LONDON (Reuters) - Britain’s leading fraud prosecutor hopes within months to charge more individuals over the Libor rate rigging scandal as it tries to reassure critics it won’t hesitate to pursue senior industry figures or even institutions.
Almost five years since the world’s financial system buckled and forced taxpayers to fund eye-watering bank bailouts, few banks or bankers have faced sanctions.
The Serious Fraud Office (SFO), under pressure to nail those responsible for manipulating the benchmark interest rate that helps oil the wheels of global finance, said on Thursday it would not shy away from high legal hurdles to punishing corporations.
“We will go where the evidence takes us, but we will always want to focus on more senior people and those with the greatest culpability when we can,” an SFO spokeswoman said, adding that institutions remained part of its investigation.
“We anticipate making the next charging decisions (against individuals) in the Autumn.”
The scandal surrounding the London interbank offered rate (Libor), against which trillions of dollars worth of products ranging from derivatives to mortgages are priced, has become a symbol for the brazen arrogance with which some in the financial industry have pursued their own interests.
The cash-strapped SFO, one of a number of prosecutors and regulators across the globe investigating the complex case, has received extra funding to help cover its Libor costs from a government keen to see results.
Three banks - Britain’s Barclays and RBS and Swiss UBS - have paid around $2.6 billion to date to secure civil settlements with UK and U.S. regulators. The SFO has leveled criminal charges at three relatively low-level individuals in connection with the scam.
“I don’t think the court of public opinion would at present say, given the scale of Libor, that charging three individuals represents good value for money,” noted Jeremy Summers, a lawyer at Slater and Gordon in London.
In its charges against former Citibank and UBS trader Tom Hayes and former RP Martin brokers Terry Farr and James Gilmour, the SFO has named a string of top banks with whose employees the three allegedly conspired to defraud.
These include JPMorgan, Deutsche Bank, HSBC, Rabobank, ICAP and Tullet Prebon, along with the defendants’ former employers.
Some lawyers have long said that only a corporate conviction would appease public and government outrage at the Libor scandal, while conceding that the odds for a successful prosecution are stacked against the agency.
“If the litmus test as to how well the SFO is doing is Libor, I think the public, and probably the Treasury (finance ministry), expect the prosecution of a bank or other institution,” says Stephen Parkinson, a senior lawyer at Kingsley Napley. “That is going to be difficult.”
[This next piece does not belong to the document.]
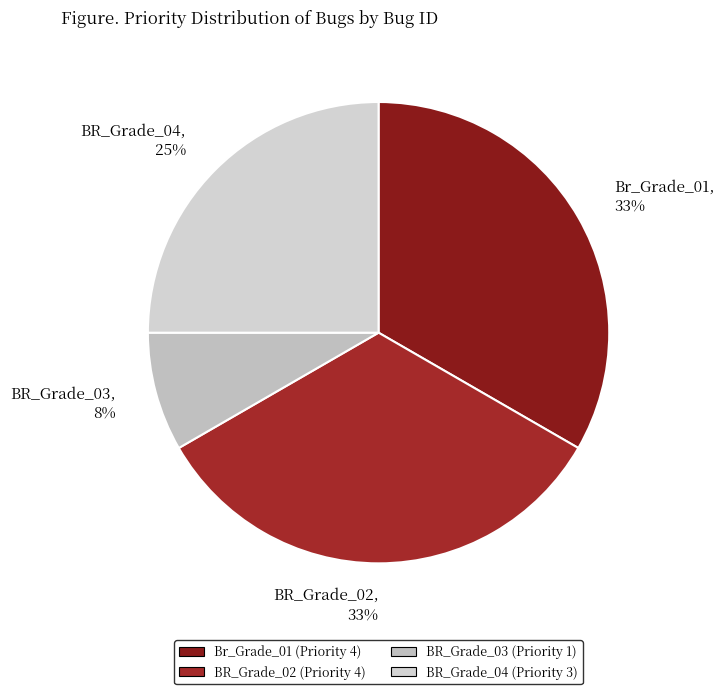

What percentage is the BR_Grade_04 slice, to the nearest percent?

25%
In English law, a corporation is only criminally liable if bosses - the so-called “controlling mind” - are culpable. A new Bribery Act has introduced an offence of “failing to prevent” bribery, but much of the Libor gaming is likely to pre-date it and, as yet, it does not extend to other criminal offences.
SFO head David Green has often complained that email chains rarely go above a certain level. That could leave the SFO pursuing corporations on compliance failures or negligence charges, lawyers say.
Green faces a tough task to restore faith in the SFO’s crime-busting capabilities.
With an annual budget of around 30 million pounds, a fraction of that of a regional police force, he must deal with a costly defense against a 300-million-pound damages claim, and politicians raking over a “catalogue of errors” under his predecessor.